# [What the task requires]
Nothing but the lines from the one containing "bucket: present [787,676,975,914]" through the end of the entries below should be set down, each exactly as written.

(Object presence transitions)
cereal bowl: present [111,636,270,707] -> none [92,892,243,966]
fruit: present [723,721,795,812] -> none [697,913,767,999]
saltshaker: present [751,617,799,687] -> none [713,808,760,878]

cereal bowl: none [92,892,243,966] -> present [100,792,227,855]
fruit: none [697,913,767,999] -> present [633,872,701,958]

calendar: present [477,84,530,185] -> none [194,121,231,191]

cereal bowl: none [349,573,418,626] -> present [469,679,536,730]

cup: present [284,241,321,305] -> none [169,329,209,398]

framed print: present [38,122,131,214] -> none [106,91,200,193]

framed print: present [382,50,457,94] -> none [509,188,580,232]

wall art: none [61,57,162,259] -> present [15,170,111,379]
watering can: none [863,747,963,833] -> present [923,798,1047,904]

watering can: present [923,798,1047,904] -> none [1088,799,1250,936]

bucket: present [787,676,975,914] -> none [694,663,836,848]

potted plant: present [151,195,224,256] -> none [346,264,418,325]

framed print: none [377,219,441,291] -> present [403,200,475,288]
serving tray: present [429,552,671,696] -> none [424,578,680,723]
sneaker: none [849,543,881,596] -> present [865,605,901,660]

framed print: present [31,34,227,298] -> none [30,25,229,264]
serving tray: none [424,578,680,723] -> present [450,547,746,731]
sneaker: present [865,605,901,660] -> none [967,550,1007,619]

# [Output for this task]
bucket: present [787,676,975,914] -> none [694,663,836,848]

potted plant: present [151,195,224,256] -> none [346,264,418,325]

framed print: none [377,219,441,291] -> present [403,200,475,288]
serving tray: present [429,552,671,696] -> none [424,578,680,723]
sneaker: none [849,543,881,596] -> present [865,605,901,660]

framed print: present [31,34,227,298] -> none [30,25,229,264]
serving tray: none [424,578,680,723] -> present [450,547,746,731]
sneaker: present [865,605,901,660] -> none [967,550,1007,619]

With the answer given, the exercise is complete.